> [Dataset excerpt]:

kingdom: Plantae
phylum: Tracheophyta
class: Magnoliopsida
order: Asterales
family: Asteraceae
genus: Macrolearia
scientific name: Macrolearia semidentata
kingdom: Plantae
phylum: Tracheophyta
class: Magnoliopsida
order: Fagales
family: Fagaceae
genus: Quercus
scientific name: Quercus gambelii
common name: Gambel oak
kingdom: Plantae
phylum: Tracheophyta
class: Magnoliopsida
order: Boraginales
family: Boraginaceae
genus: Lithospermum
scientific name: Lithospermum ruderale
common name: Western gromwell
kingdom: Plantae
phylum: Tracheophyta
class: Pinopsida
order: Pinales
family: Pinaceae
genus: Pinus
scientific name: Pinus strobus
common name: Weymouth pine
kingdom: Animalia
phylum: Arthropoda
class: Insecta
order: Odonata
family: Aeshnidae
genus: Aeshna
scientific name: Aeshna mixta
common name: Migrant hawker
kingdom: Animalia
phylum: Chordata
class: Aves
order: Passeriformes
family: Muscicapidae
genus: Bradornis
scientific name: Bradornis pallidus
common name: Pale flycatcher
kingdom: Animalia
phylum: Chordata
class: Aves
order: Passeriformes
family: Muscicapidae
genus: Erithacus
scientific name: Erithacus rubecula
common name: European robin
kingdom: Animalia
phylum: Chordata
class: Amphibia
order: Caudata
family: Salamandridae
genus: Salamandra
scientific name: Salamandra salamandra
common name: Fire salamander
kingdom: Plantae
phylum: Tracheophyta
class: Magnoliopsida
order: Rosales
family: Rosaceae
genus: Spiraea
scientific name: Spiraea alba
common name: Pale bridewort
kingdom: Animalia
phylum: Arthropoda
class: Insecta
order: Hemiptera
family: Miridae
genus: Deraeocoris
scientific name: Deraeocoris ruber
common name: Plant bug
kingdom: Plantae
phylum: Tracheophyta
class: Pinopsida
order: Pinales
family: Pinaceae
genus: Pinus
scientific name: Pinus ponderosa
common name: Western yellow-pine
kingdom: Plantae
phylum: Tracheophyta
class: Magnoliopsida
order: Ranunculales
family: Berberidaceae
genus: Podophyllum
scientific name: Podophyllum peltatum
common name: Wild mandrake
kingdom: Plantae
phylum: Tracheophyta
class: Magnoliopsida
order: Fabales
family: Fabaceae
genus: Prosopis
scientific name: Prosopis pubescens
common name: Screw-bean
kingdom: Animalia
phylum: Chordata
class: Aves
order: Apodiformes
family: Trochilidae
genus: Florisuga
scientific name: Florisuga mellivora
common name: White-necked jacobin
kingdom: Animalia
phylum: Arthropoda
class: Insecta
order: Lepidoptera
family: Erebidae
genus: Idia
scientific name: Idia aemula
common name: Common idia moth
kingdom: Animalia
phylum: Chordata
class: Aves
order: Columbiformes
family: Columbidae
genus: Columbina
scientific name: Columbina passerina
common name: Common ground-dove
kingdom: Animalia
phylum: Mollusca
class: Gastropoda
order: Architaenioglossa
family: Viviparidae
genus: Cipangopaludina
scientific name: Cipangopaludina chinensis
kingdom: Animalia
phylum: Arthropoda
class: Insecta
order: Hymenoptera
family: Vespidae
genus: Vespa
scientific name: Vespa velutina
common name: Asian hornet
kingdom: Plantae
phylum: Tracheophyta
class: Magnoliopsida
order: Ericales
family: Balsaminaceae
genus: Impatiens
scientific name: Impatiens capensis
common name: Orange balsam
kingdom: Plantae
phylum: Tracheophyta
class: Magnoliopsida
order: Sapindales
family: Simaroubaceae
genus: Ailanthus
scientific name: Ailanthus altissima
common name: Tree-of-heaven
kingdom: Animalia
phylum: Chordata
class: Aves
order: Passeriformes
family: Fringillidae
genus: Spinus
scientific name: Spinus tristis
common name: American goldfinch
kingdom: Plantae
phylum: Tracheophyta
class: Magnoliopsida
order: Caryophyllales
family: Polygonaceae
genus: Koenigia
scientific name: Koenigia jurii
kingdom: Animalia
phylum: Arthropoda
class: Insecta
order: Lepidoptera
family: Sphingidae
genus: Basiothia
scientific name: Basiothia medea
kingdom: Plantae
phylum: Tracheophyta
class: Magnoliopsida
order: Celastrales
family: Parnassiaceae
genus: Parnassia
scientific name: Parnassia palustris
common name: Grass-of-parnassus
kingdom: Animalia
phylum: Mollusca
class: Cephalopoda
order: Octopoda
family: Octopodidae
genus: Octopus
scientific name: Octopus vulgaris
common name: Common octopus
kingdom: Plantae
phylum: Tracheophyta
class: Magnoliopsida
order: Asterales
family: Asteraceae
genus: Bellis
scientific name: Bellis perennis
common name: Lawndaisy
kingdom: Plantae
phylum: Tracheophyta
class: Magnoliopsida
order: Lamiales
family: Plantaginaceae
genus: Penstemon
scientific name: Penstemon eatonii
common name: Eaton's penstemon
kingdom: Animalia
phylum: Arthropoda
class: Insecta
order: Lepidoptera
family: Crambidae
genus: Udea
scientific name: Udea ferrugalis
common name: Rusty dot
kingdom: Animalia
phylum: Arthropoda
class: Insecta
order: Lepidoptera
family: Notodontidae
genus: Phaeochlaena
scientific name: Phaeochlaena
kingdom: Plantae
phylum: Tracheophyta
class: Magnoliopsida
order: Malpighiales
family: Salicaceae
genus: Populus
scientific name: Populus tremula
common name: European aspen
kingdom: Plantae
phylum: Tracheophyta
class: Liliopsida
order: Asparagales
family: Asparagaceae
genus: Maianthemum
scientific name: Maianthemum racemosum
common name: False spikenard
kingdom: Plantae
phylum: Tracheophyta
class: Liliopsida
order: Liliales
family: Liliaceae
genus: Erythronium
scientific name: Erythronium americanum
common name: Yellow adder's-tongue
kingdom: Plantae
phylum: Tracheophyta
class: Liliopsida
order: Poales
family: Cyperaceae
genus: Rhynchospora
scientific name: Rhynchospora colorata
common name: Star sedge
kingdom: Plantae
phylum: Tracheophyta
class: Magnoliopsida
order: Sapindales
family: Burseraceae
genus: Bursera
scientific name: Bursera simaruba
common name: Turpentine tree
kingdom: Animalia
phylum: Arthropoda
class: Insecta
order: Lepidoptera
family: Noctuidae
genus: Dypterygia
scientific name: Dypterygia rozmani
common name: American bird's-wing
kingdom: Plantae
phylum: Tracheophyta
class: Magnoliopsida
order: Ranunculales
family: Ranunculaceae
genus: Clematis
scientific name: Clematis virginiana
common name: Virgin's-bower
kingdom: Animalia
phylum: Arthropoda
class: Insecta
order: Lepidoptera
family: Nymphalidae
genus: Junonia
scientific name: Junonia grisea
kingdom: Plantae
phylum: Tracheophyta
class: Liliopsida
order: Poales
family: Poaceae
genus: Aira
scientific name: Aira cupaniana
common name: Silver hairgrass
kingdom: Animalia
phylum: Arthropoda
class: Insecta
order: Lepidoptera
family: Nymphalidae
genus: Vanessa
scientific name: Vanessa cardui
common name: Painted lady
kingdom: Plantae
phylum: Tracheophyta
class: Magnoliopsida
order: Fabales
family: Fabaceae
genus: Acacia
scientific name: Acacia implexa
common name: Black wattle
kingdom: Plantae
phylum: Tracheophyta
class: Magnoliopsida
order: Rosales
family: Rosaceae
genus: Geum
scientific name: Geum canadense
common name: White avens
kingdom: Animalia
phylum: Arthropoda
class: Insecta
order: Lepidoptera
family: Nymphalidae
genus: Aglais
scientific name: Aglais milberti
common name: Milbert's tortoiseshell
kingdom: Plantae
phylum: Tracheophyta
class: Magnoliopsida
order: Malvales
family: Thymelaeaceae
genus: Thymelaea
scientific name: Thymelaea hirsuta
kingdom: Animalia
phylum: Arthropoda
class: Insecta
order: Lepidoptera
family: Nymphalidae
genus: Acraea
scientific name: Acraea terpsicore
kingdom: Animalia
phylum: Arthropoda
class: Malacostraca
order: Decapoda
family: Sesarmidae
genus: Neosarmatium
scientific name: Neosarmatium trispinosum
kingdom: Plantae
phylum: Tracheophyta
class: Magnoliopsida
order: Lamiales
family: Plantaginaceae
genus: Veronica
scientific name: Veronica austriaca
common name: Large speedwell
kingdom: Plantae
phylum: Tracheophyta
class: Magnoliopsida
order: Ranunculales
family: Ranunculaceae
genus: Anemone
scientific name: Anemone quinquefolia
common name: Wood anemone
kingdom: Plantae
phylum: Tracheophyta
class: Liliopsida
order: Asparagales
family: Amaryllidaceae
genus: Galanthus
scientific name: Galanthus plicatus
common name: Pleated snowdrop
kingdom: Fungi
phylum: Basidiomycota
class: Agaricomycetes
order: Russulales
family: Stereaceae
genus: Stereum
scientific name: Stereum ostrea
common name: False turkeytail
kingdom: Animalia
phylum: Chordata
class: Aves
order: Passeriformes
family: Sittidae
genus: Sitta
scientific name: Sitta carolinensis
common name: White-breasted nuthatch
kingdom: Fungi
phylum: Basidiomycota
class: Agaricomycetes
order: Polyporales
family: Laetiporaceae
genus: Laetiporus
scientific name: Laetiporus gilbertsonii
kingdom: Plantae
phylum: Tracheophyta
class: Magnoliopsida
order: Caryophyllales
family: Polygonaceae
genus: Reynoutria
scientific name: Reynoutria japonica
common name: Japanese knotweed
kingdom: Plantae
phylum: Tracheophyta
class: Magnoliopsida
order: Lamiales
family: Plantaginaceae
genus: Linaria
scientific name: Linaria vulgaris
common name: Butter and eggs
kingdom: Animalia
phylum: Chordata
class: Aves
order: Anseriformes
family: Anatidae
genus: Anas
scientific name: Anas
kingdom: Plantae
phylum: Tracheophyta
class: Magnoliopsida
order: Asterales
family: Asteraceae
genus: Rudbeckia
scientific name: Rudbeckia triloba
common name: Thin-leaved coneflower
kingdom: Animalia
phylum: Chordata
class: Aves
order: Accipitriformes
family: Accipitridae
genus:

> [Set task]:
Rewrite the stretch from the line that contains "common name: Star sedge" through the line that contains "genus: Anemone" with every "common name" changed to "vernacular name" and nothing else altered.

> [Complete answer]:
vernacular name: Star sedge
kingdom: Plantae
phylum: Tracheophyta
class: Magnoliopsida
order: Sapindales
family: Burseraceae
genus: Bursera
scientific name: Bursera simaruba
vernacular name: Turpentine tree
kingdom: Animalia
phylum: Arthropoda
class: Insecta
order: Lepidoptera
family: Noctuidae
genus: Dypterygia
scientific name: Dypterygia rozmani
vernacular name: American bird's-wing
kingdom: Plantae
phylum: Tracheophyta
class: Magnoliopsida
order: Ranunculales
family: Ranunculaceae
genus: Clematis
scientific name: Clematis virginiana
vernacular name: Virgin's-bower
kingdom: Animalia
phylum: Arthropoda
class: Insecta
order: Lepidoptera
family: Nymphalidae
genus: Junonia
scientific name: Junonia grisea
kingdom: Plantae
phylum: Tracheophyta
class: Liliopsida
order: Poales
family: Poaceae
genus: Aira
scientific name: Aira cupaniana
vernacular name: Silver hairgrass
kingdom: Animalia
phylum: Arthropoda
class: Insecta
order: Lepidoptera
family: Nymphalidae
genus: Vanessa
scientific name: Vanessa cardui
vernacular name: Painted lady
kingdom: Plantae
phylum: Tracheophyta
class: Magnoliopsida
order: Fabales
family: Fabaceae
genus: Acacia
scientific name: Acacia implexa
vernacular name: Black wattle
kingdom: Plantae
phylum: Tracheophyta
class: Magnoliopsida
order: Rosales
family: Rosaceae
genus: Geum
scientific name: Geum canadense
vernacular name: White avens
kingdom: Animalia
phylum: Arthropoda
class: Insecta
order: Lepidoptera
family: Nymphalidae
genus: Aglais
scientific name: Aglais milberti
vernacular name: Milbert's tortoiseshell
kingdom: Plantae
phylum: Tracheophyta
class: Magnoliopsida
order: Malvales
family: Thymelaeaceae
genus: Thymelaea
scientific name: Thymelaea hirsuta
kingdom: Animalia
phylum: Arthropoda
class: Insecta
order: Lepidoptera
family: Nymphalidae
genus: Acraea
scientific name: Acraea terpsicore
kingdom: Animalia
phylum: Arthropoda
class: Malacostraca
order: Decapoda
family: Sesarmidae
genus: Neosarmatium
scientific name: Neosarmatium trispinosum
kingdom: Plantae
phylum: Tracheophyta
class: Magnoliopsida
order: Lamiales
family: Plantaginaceae
genus: Veronica
scientific name: Veronica austriaca
vernacular name: Large speedwell
kingdom: Plantae
phylum: Tracheophyta
class: Magnoliopsida
order: Ranunculales
family: Ranunculaceae
genus: Anemone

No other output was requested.